## [WORK TO COMPLETE]
Locate the line that contains "armchair: present [1742,756,1930,974]" in the entries below, then repeat it and every following line through the line that contains "tote bag: present", exactly, and no others.

## [TASK DATA]
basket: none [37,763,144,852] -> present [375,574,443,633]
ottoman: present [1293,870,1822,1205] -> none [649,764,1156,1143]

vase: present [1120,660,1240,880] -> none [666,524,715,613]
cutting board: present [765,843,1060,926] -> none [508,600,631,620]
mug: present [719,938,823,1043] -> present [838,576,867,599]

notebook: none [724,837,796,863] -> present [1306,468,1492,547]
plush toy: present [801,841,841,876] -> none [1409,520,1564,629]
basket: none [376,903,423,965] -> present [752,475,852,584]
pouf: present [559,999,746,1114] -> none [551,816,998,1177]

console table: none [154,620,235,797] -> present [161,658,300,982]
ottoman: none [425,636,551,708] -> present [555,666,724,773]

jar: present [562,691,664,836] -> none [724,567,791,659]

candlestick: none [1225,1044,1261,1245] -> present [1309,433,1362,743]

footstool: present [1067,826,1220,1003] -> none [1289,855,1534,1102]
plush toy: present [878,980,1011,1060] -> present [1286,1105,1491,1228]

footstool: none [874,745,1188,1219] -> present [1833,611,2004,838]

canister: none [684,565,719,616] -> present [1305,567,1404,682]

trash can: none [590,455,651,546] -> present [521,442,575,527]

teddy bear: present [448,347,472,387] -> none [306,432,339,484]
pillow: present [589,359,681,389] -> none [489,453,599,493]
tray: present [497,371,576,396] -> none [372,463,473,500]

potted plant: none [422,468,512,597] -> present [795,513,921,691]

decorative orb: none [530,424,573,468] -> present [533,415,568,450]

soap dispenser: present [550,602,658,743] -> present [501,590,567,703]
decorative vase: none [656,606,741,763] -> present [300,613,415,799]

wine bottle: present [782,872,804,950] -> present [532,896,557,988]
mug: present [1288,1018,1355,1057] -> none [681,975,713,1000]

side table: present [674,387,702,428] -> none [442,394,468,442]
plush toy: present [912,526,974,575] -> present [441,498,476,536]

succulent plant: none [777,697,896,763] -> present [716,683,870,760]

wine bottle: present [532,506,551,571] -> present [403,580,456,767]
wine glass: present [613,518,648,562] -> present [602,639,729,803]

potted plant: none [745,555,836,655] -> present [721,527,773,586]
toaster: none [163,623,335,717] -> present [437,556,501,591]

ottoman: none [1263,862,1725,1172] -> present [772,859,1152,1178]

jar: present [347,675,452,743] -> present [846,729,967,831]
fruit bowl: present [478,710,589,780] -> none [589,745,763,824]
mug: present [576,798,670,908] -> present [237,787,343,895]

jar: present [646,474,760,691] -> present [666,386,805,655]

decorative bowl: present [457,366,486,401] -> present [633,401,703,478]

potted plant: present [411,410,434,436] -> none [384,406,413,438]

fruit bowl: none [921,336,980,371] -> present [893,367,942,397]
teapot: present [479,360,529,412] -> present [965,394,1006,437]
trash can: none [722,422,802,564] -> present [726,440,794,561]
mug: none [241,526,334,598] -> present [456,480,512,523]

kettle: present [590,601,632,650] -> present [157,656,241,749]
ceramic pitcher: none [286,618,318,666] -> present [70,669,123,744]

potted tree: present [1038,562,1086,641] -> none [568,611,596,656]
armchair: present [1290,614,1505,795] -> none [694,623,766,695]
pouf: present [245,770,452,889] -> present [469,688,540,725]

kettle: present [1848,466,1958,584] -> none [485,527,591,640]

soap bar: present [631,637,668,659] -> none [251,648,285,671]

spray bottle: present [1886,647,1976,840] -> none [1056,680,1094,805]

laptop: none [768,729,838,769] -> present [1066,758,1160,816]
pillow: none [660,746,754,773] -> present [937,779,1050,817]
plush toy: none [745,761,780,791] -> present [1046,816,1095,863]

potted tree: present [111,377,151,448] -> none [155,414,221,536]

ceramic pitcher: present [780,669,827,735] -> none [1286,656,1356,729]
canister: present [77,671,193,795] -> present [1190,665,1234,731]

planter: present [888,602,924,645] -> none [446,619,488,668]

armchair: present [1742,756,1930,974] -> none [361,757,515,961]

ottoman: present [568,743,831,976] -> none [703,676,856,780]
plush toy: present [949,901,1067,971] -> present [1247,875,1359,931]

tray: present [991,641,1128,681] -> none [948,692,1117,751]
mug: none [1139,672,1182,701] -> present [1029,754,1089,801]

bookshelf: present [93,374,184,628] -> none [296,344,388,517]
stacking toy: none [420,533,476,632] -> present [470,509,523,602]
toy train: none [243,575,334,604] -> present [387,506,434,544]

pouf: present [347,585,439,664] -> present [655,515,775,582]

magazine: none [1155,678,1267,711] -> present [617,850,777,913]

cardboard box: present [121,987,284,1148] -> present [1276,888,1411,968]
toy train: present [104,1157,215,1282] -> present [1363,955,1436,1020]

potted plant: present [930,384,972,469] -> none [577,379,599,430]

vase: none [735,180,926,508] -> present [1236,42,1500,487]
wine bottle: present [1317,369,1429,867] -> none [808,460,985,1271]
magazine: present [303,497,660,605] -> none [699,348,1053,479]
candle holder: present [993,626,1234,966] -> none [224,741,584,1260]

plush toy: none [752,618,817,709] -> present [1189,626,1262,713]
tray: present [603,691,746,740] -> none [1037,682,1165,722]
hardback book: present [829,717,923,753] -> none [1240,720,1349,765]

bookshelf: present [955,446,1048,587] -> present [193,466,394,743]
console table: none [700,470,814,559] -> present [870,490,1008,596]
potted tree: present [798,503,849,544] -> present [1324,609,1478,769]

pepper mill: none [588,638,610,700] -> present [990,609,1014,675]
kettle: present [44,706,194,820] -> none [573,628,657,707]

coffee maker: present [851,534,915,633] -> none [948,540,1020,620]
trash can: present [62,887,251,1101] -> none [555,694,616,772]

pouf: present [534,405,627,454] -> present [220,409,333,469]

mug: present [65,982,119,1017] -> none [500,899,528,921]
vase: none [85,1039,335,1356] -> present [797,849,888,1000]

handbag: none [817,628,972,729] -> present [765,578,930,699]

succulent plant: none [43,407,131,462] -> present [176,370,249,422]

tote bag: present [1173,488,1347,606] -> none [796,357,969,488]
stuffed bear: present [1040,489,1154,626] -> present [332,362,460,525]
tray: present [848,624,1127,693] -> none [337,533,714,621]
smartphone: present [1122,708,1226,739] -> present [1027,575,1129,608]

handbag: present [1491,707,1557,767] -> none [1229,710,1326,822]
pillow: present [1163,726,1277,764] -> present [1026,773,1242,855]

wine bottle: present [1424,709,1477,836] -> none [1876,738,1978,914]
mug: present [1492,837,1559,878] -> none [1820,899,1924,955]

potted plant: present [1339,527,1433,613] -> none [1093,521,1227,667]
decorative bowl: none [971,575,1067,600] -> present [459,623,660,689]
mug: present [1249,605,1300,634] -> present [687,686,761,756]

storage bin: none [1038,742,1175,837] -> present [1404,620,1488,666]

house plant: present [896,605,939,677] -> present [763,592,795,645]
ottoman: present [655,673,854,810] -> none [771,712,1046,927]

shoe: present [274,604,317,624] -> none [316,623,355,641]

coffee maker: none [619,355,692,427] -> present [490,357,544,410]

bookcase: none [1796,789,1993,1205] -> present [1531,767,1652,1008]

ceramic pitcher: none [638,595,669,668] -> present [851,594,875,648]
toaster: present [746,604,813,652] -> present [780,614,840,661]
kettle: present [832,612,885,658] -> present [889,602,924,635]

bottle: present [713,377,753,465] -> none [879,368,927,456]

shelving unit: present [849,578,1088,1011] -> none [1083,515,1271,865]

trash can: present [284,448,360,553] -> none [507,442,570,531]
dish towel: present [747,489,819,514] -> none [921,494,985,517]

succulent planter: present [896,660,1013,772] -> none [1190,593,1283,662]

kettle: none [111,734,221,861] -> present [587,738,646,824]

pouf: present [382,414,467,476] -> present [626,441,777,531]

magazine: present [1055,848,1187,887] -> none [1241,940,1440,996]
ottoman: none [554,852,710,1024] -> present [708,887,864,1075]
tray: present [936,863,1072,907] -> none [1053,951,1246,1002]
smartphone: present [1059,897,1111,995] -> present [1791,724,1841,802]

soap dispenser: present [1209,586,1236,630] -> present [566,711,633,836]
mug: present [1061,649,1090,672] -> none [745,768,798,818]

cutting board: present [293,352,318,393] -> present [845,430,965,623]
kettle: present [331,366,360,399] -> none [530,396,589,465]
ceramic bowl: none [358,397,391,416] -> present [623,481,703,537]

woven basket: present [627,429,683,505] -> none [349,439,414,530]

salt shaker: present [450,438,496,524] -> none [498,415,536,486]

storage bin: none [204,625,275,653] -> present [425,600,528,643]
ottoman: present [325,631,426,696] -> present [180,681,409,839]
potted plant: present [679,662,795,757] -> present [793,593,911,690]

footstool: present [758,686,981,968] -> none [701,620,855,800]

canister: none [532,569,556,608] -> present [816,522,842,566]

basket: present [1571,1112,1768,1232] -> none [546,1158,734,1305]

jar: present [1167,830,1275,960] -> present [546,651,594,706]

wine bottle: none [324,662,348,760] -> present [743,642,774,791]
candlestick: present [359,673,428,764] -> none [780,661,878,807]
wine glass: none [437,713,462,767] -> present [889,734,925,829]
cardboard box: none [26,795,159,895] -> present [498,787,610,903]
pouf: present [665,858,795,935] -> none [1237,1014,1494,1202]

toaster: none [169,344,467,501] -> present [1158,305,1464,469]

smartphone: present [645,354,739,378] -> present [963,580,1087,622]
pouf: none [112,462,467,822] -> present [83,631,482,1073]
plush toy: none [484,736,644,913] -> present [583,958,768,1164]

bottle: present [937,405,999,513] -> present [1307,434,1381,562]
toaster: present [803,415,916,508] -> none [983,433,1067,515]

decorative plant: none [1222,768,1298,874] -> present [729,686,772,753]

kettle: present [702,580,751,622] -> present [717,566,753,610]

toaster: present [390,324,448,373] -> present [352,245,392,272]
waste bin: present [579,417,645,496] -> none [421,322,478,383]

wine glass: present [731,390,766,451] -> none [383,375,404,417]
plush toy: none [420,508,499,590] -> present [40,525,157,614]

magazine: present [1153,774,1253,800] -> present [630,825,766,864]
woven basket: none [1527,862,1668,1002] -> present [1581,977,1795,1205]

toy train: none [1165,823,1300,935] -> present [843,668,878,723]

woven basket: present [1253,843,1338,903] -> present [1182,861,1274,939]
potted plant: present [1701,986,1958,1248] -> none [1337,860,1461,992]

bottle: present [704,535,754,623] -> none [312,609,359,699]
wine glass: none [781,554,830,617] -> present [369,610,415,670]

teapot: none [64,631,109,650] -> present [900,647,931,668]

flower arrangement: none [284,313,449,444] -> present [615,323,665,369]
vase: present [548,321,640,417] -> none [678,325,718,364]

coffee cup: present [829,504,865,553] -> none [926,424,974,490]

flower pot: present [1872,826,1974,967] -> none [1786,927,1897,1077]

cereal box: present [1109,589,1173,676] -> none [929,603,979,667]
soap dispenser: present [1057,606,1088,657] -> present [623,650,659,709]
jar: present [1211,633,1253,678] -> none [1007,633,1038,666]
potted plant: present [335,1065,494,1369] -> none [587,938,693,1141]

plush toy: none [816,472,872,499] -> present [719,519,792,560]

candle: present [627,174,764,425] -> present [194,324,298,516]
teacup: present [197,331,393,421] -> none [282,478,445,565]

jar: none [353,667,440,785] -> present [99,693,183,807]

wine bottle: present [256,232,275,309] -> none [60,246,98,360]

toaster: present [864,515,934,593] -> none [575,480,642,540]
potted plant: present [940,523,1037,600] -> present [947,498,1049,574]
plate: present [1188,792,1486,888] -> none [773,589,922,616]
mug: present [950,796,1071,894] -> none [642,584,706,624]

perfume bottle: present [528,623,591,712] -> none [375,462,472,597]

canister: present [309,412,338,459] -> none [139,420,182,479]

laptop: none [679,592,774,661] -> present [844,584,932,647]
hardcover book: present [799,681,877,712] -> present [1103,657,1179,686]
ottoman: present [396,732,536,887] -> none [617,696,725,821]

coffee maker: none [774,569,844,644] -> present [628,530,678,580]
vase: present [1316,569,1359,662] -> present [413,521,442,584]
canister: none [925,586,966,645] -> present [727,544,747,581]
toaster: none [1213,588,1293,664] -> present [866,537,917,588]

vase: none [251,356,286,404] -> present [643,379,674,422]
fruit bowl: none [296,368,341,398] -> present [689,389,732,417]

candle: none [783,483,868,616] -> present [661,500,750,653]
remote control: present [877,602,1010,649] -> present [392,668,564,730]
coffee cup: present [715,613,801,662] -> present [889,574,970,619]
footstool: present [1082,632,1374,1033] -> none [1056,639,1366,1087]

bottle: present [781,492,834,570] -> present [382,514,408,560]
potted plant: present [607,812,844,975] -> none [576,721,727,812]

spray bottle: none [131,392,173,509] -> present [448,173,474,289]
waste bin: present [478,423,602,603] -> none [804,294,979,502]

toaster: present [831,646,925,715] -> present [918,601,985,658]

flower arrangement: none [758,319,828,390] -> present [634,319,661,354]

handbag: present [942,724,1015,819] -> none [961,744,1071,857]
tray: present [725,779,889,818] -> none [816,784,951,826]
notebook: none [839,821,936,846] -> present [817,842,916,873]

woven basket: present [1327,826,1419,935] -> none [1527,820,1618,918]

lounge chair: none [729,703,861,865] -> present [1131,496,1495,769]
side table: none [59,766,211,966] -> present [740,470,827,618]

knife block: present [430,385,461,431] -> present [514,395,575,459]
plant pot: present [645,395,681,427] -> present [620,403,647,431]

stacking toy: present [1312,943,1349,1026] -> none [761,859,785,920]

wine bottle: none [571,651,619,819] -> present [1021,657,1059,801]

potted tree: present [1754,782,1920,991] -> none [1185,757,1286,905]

## [REPLY TO THE EXERCISE]
armchair: present [1742,756,1930,974] -> none [361,757,515,961]

ottoman: present [568,743,831,976] -> none [703,676,856,780]
plush toy: present [949,901,1067,971] -> present [1247,875,1359,931]

tray: present [991,641,1128,681] -> none [948,692,1117,751]
mug: none [1139,672,1182,701] -> present [1029,754,1089,801]

bookshelf: present [93,374,184,628] -> none [296,344,388,517]
stacking toy: none [420,533,476,632] -> present [470,509,523,602]
toy train: none [243,575,334,604] -> present [387,506,434,544]

pouf: present [347,585,439,664] -> present [655,515,775,582]

magazine: none [1155,678,1267,711] -> present [617,850,777,913]

cardboard box: present [121,987,284,1148] -> present [1276,888,1411,968]
toy train: present [104,1157,215,1282] -> present [1363,955,1436,1020]

potted plant: present [930,384,972,469] -> none [577,379,599,430]

vase: none [735,180,926,508] -> present [1236,42,1500,487]
wine bottle: present [1317,369,1429,867] -> none [808,460,985,1271]
magazine: present [303,497,660,605] -> none [699,348,1053,479]
candle holder: present [993,626,1234,966] -> none [224,741,584,1260]

plush toy: none [752,618,817,709] -> present [1189,626,1262,713]
tray: present [603,691,746,740] -> none [1037,682,1165,722]
hardback book: present [829,717,923,753] -> none [1240,720,1349,765]

bookshelf: present [955,446,1048,587] -> present [193,466,394,743]
console table: none [700,470,814,559] -> present [870,490,1008,596]
potted tree: present [798,503,849,544] -> present [1324,609,1478,769]

pepper mill: none [588,638,610,700] -> present [990,609,1014,675]
kettle: present [44,706,194,820] -> none [573,628,657,707]

coffee maker: present [851,534,915,633] -> none [948,540,1020,620]
trash can: present [62,887,251,1101] -> none [555,694,616,772]

pouf: present [534,405,627,454] -> present [220,409,333,469]

mug: present [65,982,119,1017] -> none [500,899,528,921]
vase: none [85,1039,335,1356] -> present [797,849,888,1000]

handbag: none [817,628,972,729] -> present [765,578,930,699]

succulent plant: none [43,407,131,462] -> present [176,370,249,422]

tote bag: present [1173,488,1347,606] -> none [796,357,969,488]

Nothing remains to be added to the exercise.